The dataset was divided into 60/40 Train test split. The model was able to predict with a maximum of 82% accuracy(AUROC). The ROC-AOC curve is displayed below.
|n=70||Predicted Hypoglycemic||Predicted Non-Hypoglycemic|
Hypoglycemia has always been the toughest problem for both the diabetic patients and the doctors. The doctors are helpless when it comes to glucose control as the lab reports can not convey the entire picture. With the latest advances in technology lab reports can now say the blood glucose levels at a certain point of time and the average blood glucose level for the past 3 months(Hba1c test). These reports can not say anything about a patient's risk of hypoglycemia or diabetic neuropathy(long term complications like kidney and eye damage).
The patient's only option left is to check his glucose levels as frequent as possible. So a large data is generated. But, this data is left mostly unused and untouched. Medical science is yet to understand why few diabetic patients are more prone to hypoglycemia and diabetic neuropathy and other patients dont. Billions of dollors are spent every year on research and control of the disease. Even with millions of diabetics around the world medical science still does not know its causes or its cure. Can data science be the missing link to solve these riddles? I strongly believe so.
Our study focuses on helping out the doctors and patients to better control the disease. In our study of seventy patients we have identified sub populations within the hypoglycemia prone diabetics. We have identified few day to day habits that are major causes. Below is our recommendations to the diabetics from our study.
- Be regular in your day to day activities.

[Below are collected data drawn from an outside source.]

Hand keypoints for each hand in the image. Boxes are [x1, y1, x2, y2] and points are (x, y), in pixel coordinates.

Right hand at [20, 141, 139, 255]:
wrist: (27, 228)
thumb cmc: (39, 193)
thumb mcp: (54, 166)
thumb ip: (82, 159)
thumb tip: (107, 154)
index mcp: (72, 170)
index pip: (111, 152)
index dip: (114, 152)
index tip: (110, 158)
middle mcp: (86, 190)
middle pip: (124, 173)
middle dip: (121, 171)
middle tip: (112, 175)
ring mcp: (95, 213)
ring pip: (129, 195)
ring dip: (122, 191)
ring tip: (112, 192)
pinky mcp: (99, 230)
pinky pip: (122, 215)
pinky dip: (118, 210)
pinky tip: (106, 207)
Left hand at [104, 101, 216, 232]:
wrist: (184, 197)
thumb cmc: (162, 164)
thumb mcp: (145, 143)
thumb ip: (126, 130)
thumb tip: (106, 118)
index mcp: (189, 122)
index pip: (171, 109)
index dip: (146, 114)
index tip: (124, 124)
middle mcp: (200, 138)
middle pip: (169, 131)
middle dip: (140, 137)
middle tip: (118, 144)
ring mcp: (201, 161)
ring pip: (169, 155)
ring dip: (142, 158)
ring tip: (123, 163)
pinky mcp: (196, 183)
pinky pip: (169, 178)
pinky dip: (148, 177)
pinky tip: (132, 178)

Maintain a pattern with diet and exercise.
- Snack less. Snacks are known to contain a lot of carbs. Lesser the snacks greater the control.
- NPH insulin users can discuss with the physicians for alternate treatments.
- A strict control may not be neccessary. blood glucose target levels can be slightly higher for diabetics than the normal population.
This model with 82%(AUROC) accuracy should be very helpful for physicians to identify at risk hypoglycemic patients and treat them better. Further studies are required in this area to help the patients and physicians.